No matter what materials or set up you end up using, the beginning of the set-up is more or less the same. The most important thing is to sterilize all materials to kill bacteria. You can do it using rubbing alcohol, peroxide, and water. Don’t use the materials until they are sterilized or else you risk pathogens entering and ruining your crop.

5 – pH Considerations

As a rule of thumb, keep the pH of the soil between 6.0 and 6.8. If you have a hydroponics system, controlling the pH is even more important as you need to keep it in the 5.5 to 6.5 range; although experts now believe that a 5.5 to 5.8 range is best for hydroponics. The pH level of your soil impacts nutrient intake significantly. If your growing medium is outside the recommended range for too long, it will be unable to consume nutrients, and a deficiency is inevitable.

6 – What If I Live in an Area Where Water is Sometimes Scarce?

If you live in California, it is legal to grow weed at home and smoke your own supply without a medical marijuana card. However, the Golden State is rife with water problems, so perhaps it isn’t feasible to use the enormous amounts of water you may need to grow your Blueberry Kush.

Fortunately, there is a hydroponics setup just for you. Drip irrigation is an excellent way to grow weed but save water and nutrients. With this system, water and nutrients are fed to your crop from above. You can use it indoors or outdoors, and it even works with soil! It involves the use of small droppers which you place above the grow medium next to the root or stem.

It drops tiny droplets of solution consistently and constantly.

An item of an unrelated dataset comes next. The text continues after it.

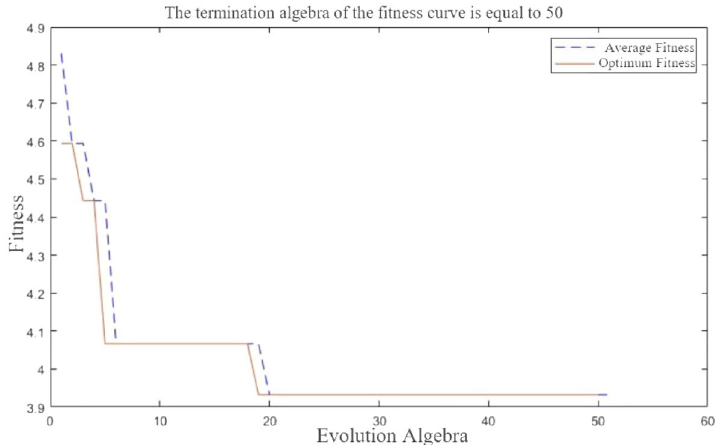
Figure 20. Convergence graph of training iterations.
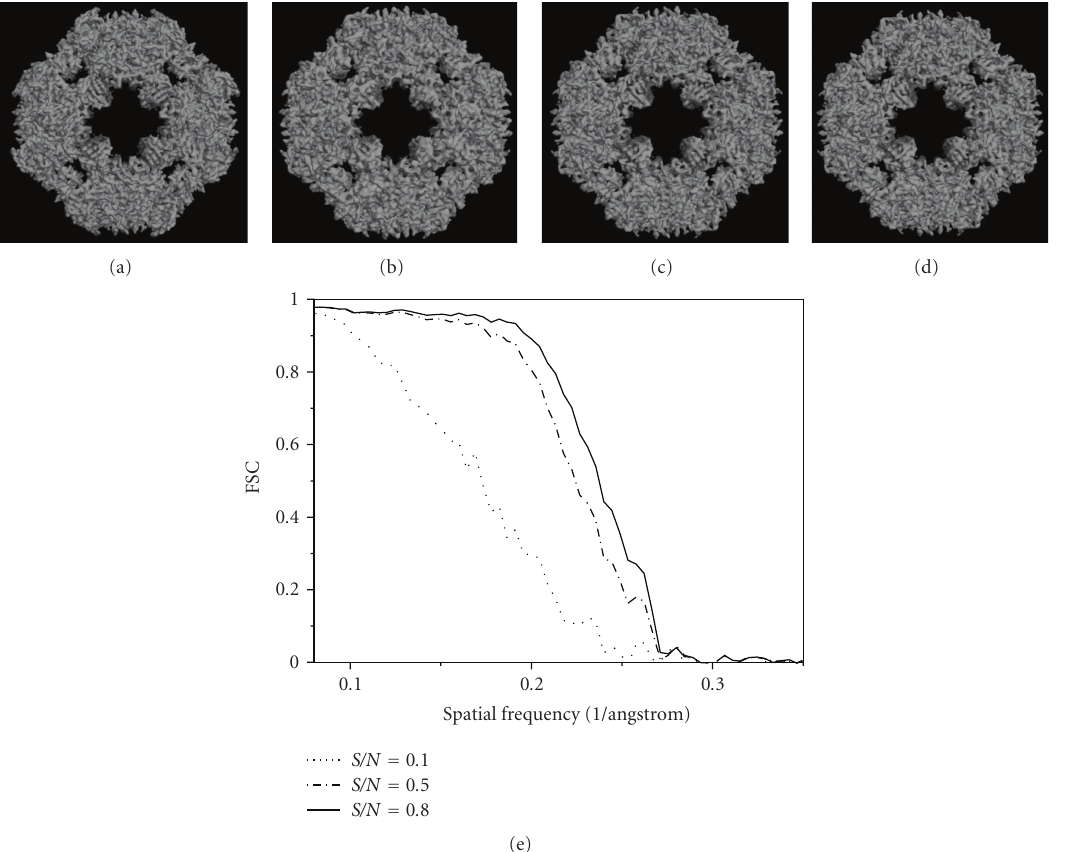
Figure 6: 3D structures reconstructed by the OSAF method viewing along the 4-fold axis of DegP 24 protein with S/N = 0 . 1, 0.5, and 0.8. (a) 3D structures of SSM, (b) the result for S/N = 0 . 1, (c) S/N = 0 . 5, (d) S/N = 0 . 8, (e) the FSC curves for di ff erent noise levels.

As a result, your plants get the water and nutrients they need without fear of any deficiencies, and you save water. Whisper it quietly, but it is also used by ‘stealth’ growers, and it works well in cramped spaces because you can still grow a decent-sized crop.

7 – Lighting Considerations

High-Intensity Discharge (HID) lighting is popular among those with a hydroponics setup. Other commonly used systems include High-Pressure Sodium (HPS), Metal Halide (MH), and Light Emitting Diodes (LEDs). MH lighting is ideal for the vegetative stage whereas HPS lights are a good option for the late flowering stage because they provide plenty of orange, red, and amber light.

Although HID lights offer ample heat and light, they aren’t very energy efficient. If you use them, you need a good ventilation system and a ballast. For professional growers, there is no substitute for full-spectrum LED lighting which emits the closest thing your Blueberry Kush plants will get to sunlight without actually being exposed to it.

If you have a tiny grow room, Compact Fluorescent Lighting (CFL) might be enough if you place the plants close enough to them. Just make sure you regularly check your crop so that the plants are not so close to the lighting that they get damaged. When growing indoors, try to provide at least 18 hours of light a day until it is time to flower. At that point, switch to a 12/12 cycle for a couple of weeks until your plants are flowering.

8 – What About Seeds & Clones?

Modern-day marijuana growers don’t know how good they have it! Auto-flowering seeds have taken the market by storm and begin flowering as soon as they reach the right level of maturity, regardless of whether you provide the right light cycle. These plants have a shorter vegetative stage of around three weeks.

If you prefer traditional seeds, make sure you purchase feminized seeds. Otherwise, it is 50/50 whether you get male plants. If all you are after is weed that gets you high, you need female plants. As for clones, they are taken from cuttings of a ‘mother’ plant. If you are a novice, it is best to purchase seeds, clones, or auto-flowering strains from reputable online sources.

Once you have successfully harvested your Blueberry Kush, all that’s left is to cut it down, trim away fan leaves, dry & cure it! You can rush through this process but you risk allowing mold to develop, and moldy weed is a harsh smoke and very bad for your health. Curing weed is time-consuming, but the result makes it worth it.